Hani, 28 ans, qui parle sous couvert de l’anonymat de peur de représailles une fois rentré en Syrie, a eu la partie supérieure droite du visage écrasé par des tirs des forces du régime de Bachar al-Assad. Hospitalisé depuis plus d’un an, il a perdu un œil et subi de multiples opérations.
Sameh, 31 ans, arrivé il y a trois semaines, a été amputé d’un bras après avoir été blessé en combattant l’armée du régime.
« Quand je serai guéri, je retournerai me battre contre Assad », dit-il sans hésiter. Comme Hani, il remercie tout le personnel de l’hôpital.
« Le gouvernement syrien nous a toujours dit qu’Israël est un pays ennemi et qu’il vaut mieux être en contact avec le diable (…) Mais je suis reconnaissant à Israël et à l’armée israélienne de ce qu’ils ont fait pour moi », ajoute ce combattant.

Israël s’emploie à rester à l’écart du conflit chez son voisin, avec lequel il reste techniquement en guerre. Il admet toutefois avoir mené des dizaines de frappes contre, selon lui, des convois d’armes destinés à l’un de ses grands ennemis, le groupe terroriste chiite du Hezbollah libanais, qui combat aux côtés du régime Assad. Il s’alarme d’un enracinement croissant de l’Iran en Syrie.
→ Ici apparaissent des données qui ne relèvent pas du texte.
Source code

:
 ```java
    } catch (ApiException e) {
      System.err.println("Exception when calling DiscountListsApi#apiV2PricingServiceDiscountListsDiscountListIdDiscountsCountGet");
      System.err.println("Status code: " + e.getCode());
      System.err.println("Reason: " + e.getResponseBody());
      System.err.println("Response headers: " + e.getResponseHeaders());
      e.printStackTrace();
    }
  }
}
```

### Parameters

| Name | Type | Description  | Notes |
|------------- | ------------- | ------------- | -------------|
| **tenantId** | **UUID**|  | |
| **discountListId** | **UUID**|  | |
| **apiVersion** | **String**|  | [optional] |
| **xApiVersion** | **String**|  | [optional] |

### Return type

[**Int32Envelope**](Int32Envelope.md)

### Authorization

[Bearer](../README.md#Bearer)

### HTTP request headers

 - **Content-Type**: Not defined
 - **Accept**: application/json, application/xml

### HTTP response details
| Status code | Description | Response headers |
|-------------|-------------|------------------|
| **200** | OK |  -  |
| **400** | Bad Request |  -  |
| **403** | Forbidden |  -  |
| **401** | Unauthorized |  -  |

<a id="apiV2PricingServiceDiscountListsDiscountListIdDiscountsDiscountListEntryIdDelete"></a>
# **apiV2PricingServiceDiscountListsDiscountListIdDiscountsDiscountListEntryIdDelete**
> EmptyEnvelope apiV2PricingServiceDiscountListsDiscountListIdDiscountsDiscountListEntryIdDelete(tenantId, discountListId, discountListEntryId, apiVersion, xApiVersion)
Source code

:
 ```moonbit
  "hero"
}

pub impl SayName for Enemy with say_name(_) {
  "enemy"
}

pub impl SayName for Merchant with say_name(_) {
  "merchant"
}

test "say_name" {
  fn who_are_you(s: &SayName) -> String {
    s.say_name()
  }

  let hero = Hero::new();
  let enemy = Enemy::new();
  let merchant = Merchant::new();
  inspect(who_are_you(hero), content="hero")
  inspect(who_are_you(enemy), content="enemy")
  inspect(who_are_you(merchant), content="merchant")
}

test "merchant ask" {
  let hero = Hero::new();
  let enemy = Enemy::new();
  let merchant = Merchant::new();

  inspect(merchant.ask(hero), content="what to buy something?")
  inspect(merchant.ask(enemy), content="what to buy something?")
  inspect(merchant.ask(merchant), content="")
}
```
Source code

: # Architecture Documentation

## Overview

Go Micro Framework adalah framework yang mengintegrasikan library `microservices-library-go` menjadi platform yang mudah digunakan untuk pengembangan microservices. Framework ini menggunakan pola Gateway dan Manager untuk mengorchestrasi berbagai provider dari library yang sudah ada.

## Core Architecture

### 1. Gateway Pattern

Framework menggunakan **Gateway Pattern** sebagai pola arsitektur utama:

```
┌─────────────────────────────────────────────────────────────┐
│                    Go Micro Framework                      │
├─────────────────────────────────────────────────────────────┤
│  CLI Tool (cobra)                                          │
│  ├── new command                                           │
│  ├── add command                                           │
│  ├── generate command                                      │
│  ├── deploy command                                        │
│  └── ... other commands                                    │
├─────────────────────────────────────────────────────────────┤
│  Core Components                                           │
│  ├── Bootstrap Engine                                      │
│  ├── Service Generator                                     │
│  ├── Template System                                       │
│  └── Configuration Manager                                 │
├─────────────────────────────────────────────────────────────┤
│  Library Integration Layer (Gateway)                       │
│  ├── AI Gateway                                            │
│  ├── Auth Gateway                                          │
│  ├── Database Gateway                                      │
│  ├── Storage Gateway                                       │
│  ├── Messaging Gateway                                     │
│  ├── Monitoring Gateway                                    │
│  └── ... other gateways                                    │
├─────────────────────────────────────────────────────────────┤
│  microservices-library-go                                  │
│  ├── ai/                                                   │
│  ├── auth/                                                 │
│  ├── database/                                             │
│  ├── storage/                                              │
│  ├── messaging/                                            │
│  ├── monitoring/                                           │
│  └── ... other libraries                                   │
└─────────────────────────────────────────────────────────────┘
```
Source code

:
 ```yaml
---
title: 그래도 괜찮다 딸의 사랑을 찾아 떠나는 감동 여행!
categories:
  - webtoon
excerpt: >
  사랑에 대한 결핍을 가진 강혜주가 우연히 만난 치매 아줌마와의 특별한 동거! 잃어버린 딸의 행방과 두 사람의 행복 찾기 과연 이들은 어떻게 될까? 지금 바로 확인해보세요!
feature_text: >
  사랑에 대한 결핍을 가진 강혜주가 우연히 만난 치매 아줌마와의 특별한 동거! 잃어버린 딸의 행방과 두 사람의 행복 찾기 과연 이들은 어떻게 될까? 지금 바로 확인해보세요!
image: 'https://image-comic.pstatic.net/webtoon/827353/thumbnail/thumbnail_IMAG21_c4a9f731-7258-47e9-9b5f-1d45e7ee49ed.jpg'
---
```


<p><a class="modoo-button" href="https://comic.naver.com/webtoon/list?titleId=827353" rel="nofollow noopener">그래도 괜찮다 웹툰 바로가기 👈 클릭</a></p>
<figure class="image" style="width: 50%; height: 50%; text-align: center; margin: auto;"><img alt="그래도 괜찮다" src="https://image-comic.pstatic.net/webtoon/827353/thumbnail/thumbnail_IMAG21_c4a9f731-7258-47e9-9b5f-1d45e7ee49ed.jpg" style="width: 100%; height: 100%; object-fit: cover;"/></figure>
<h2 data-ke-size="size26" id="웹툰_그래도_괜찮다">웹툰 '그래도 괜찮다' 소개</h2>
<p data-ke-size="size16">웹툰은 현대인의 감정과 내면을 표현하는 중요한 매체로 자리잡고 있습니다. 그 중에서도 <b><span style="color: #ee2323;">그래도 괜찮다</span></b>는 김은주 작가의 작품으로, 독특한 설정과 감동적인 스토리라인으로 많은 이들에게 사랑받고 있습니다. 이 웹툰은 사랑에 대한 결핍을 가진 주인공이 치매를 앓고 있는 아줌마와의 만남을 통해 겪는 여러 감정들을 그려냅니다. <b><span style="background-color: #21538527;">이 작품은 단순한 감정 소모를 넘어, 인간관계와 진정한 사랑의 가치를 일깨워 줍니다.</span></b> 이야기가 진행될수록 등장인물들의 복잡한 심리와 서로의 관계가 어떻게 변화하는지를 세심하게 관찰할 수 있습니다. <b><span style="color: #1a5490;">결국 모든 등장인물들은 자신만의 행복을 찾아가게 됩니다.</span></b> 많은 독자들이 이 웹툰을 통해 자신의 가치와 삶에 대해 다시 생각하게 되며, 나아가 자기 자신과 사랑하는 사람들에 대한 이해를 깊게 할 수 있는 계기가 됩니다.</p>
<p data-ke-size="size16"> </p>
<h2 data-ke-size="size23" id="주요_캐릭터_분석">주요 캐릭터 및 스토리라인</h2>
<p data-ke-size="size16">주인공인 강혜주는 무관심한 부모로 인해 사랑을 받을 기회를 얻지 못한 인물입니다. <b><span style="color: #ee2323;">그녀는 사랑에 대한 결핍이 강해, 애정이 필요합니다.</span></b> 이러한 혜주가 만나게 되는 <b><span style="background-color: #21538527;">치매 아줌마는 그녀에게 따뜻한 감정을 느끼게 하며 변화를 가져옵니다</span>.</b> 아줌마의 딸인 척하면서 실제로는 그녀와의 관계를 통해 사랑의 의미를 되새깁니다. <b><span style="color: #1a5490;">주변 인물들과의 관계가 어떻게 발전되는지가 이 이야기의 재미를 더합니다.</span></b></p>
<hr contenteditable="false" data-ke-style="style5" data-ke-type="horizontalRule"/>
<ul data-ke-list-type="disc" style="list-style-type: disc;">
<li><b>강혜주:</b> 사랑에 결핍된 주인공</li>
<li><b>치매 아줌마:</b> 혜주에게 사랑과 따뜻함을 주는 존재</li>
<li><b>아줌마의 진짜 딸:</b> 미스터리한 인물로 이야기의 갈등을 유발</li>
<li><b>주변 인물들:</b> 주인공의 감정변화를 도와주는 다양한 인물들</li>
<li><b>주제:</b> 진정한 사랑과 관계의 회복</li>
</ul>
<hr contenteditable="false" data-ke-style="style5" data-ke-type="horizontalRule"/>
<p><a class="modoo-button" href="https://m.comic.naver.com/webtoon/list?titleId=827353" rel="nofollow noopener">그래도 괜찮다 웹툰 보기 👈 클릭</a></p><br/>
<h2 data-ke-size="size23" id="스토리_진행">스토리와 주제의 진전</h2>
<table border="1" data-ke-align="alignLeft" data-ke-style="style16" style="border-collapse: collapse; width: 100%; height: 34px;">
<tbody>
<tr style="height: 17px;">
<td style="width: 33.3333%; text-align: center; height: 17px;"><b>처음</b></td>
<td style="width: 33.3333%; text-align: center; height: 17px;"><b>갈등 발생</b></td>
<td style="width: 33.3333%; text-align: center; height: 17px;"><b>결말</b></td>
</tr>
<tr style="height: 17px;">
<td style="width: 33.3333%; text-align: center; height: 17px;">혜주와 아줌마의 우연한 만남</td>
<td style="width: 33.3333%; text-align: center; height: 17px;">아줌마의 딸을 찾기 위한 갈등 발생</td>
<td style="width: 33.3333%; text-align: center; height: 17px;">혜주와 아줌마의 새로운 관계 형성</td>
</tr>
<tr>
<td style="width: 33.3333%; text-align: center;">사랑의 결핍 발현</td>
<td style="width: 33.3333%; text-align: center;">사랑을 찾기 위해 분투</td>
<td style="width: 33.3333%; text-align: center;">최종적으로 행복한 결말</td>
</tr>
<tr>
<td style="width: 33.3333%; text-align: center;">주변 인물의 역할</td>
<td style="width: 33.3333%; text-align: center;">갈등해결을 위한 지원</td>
Il surveille attentivement le rapport de forces dans la partie syrienne du Golan. La zone au nord-est d’Israël est un des derniers bastions des rebelles combattant le régime syrien. Des groupes jihadistes sont également présents.
Fait exceptionnel, l’armée israélienne s’est dite vendredi prête à aider un village contrôlé par le régime syrien à quelques kilomètres de la ligne de démarcation avec Israël, après une attaque de jihadistes contre la localité, majoritairement druze.

Intérêts ‘stratégiques’
Le message d’Israël visait apparemment à apaiser sa propre minorité druze. Les soins prodigués aux blessés de Syrie ont conforté les druzes dans le soupçon qu’Israël assistait les rebelles syriens.
Israël rejette ces accusations, sans exclure que des rebelles se trouvent parmi les blessés qu’il traite.
« Quand quelqu’un arrive je ne lui demande pas de quel côté il se trouve. Je vois un blessé, je m’en occupe », dit le médecin en chef Tomer Kolar. La plupart des blessés sont des « civils du coin », mais il est « possible qu’il y ait aussi des rebelles ».
Cette assistance s’inscrit dans une tradition humanitaire de l’armée, dit le chercheur israélien Ely Karmon, spécialiste de la lutte anti-terroriste.
Cependant, dit-il, en aidant des blessés syriens, Israël a des « intérêts tactiques », comme la tranquillité de la ligne de démarcation, « et stratégiques : maintenir une zone tampon (tenue par les rebelles) qui isole Israël du Hezbollah et des forces iraniennes présentes dans le sud de la Syrie ».